▸ **CONSIGNES DE L'EXERCICE**:
**1)** Selon l'extrait sur les données à caractère personnel, que faut-il prendre en considération pour déterminer si une personne physique est identifiable ? Répondez en une à trois phrases.
**2)** Répondez à ces questions sur l'extrait sur les données à caractère personnel.
(a) Quel article du RGPD définit les données à caractère personnel ?
(b) Quel avis est cité pour préciser qu'il ne s'agit pas d'une simple possibilité hypothétique d'identifier une personne ?
(c) Quel considérant du RGPD énonce le critère permettant de déterminer si une personne est identifiable ?
**3)** Reformulez sous forme de liste le paragraphe de l'extrait sur les données à caractère personnel qui commence par « Il s’agit d’« une personne physique », en conservant ses faits principaux.

▸ **EXTRAIT CHOISI**:
Définition des donnée à caractère personnel (DCP): « Toute information[1] se rapportant à une personne physique[2] identifiée ou identifiable » (article 4-1 du RGPD)[3]. La portée du terme « identifiable » est déterminante pour identifier une donnée à caractère personnel (1). Celle-ci est illustrée par des exemples pratiques (2).
Personne physique « identifiable».
Il s’agit d’« une personne physique qui peut être identifiée, directement ou indirectement, notamment par référence à un identifiant[4], tel qu’un nom, un numéro d’identification, des données de localisation, un identifiant en ligne, ou à un ou plusieurs éléments spécifiques propres à son identité physique, physiologique, génétique, psychique, économique, culturelle ou sociale » (article 4-1 du RGPD). Il ne s’agit pas d’une simple possibilité hypothétique d’identifier une personne (avis G29, WP 136, p. 16).
Critère identifiable. « Pour déterminer si une personne physique est identifiable, il convient de prendre en considération l’ensemble des moyens raisonnablement susceptibles d’être utilisés par le responsable du traitement ou par toute autre personne pour identifier la personne physique directement ou indirectement, tels que le ciblage » (considérant 26 du RGPD).

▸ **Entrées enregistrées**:
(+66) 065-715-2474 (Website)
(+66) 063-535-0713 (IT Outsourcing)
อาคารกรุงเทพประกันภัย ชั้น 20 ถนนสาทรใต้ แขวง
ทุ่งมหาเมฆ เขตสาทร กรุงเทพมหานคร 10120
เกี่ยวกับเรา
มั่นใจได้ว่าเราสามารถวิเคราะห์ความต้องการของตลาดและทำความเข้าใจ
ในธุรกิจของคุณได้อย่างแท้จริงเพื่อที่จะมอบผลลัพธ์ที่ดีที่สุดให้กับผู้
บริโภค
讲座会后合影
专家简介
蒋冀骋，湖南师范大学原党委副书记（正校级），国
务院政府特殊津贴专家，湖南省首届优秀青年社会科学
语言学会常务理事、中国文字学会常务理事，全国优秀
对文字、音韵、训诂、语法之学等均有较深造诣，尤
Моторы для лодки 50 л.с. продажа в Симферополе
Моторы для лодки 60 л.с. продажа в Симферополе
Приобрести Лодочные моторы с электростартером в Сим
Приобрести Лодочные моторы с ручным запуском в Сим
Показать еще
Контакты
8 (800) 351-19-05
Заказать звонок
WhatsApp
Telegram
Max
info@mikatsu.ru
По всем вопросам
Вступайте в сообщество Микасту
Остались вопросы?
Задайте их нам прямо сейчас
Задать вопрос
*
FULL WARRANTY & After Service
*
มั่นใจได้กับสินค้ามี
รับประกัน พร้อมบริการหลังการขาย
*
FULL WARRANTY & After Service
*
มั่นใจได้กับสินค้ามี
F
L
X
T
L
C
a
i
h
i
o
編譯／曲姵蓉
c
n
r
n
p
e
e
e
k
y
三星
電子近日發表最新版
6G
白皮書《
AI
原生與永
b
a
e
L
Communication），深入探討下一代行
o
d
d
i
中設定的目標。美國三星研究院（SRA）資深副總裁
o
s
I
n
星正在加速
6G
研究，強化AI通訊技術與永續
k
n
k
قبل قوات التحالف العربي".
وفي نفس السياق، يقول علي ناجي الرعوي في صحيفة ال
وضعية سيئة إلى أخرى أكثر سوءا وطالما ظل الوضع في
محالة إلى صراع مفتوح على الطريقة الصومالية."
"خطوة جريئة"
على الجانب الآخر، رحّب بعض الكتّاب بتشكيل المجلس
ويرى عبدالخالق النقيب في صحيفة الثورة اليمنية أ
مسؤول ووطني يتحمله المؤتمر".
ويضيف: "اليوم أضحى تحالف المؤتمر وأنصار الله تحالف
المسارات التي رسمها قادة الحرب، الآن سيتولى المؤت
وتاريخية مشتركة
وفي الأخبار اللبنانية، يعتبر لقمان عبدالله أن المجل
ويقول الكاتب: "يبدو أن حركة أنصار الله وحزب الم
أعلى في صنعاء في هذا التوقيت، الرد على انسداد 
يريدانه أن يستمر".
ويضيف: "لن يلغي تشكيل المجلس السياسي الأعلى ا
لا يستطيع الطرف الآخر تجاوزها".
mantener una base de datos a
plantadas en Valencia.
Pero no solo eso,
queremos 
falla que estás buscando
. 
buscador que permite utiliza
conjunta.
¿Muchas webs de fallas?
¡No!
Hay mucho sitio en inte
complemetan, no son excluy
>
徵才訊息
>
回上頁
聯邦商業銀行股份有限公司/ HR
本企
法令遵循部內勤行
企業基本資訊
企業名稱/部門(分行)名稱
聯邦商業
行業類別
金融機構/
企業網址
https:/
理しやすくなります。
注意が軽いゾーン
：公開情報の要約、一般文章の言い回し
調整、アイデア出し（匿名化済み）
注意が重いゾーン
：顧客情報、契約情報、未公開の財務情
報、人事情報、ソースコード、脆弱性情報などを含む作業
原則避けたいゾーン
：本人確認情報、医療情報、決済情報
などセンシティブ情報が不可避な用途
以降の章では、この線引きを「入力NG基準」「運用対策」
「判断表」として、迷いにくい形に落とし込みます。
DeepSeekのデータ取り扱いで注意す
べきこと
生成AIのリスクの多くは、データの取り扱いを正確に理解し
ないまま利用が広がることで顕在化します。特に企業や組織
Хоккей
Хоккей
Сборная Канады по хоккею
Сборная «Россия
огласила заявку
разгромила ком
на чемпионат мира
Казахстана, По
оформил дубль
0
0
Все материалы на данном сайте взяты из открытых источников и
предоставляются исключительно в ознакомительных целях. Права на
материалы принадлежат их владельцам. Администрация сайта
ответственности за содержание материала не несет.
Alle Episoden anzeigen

▸ **RÉPONSES PAR TÂCHE**:
**1)** Il faut prendre en considération l'ensemble des moyens raisonnablement susceptibles d'être utilisés par le responsable du traitement ou par toute autre personne pour identifier la personne physique, directement ou indirectement, par exemple le ciblage (considérant 26 du RGPD). Une simple possibilité hypothétique d'identifier la personne ne suffit pas (avis G29, WP 136, p. 16).

**2)**
(a) L'article 4-1 du RGPD.
(b) L'avis G29, WP 136, p. 16.
(c) Le considérant 26 du RGPD.

**3)**
- Une personne physique identifiable peut être identifiée directement ou indirectement (article 4-1 du RGPD).
- Cette identification peut notamment se faire par référence à un identifiant : nom, numéro d'identification, données de localisation, identifiant en ligne.
- Elle peut aussi se faire par un ou plusieurs éléments spécifiques propres à l'identité physique, physiologique, génétique, psychique, économique, culturelle ou sociale de la personne.
- Une simple possibilité hypothétique d'identification ne suffit pas (avis G29, WP 136, p. 16).